Given entries START

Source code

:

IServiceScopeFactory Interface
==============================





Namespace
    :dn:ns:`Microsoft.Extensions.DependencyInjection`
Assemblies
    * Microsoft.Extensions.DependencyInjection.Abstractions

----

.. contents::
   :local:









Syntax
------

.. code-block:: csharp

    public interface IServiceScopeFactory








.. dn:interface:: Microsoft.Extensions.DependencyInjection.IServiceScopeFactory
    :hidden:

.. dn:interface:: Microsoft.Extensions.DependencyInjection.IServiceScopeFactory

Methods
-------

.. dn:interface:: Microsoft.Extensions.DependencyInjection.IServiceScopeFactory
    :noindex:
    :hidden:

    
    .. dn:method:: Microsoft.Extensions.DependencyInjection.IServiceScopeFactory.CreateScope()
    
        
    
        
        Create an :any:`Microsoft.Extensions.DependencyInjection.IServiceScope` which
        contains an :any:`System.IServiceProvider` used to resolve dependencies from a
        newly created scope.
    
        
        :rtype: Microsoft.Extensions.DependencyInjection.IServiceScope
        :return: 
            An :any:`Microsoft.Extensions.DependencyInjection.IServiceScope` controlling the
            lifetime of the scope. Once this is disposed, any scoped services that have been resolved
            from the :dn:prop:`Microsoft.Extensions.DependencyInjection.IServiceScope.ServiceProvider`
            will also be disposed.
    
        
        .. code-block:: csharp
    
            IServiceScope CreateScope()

Given entries END

All that is wanted is the set of lines from the one with "dependencies from a" through the last line of the entries, both included, output exactly.

Response below:
        contains an :any:`System.IServiceProvider` used to resolve dependencies from a
        newly created scope.
    
        
        :rtype: Microsoft.Extensions.DependencyInjection.IServiceScope
        :return: 
            An :any:`Microsoft.Extensions.DependencyInjection.IServiceScope` controlling the
            lifetime of the scope. Once this is disposed, any scoped services that have been resolved
            from the :dn:prop:`Microsoft.Extensions.DependencyInjection.IServiceScope.ServiceProvider`
            will also be disposed.
    
        
        .. code-block:: csharp
    
            IServiceScope CreateScope()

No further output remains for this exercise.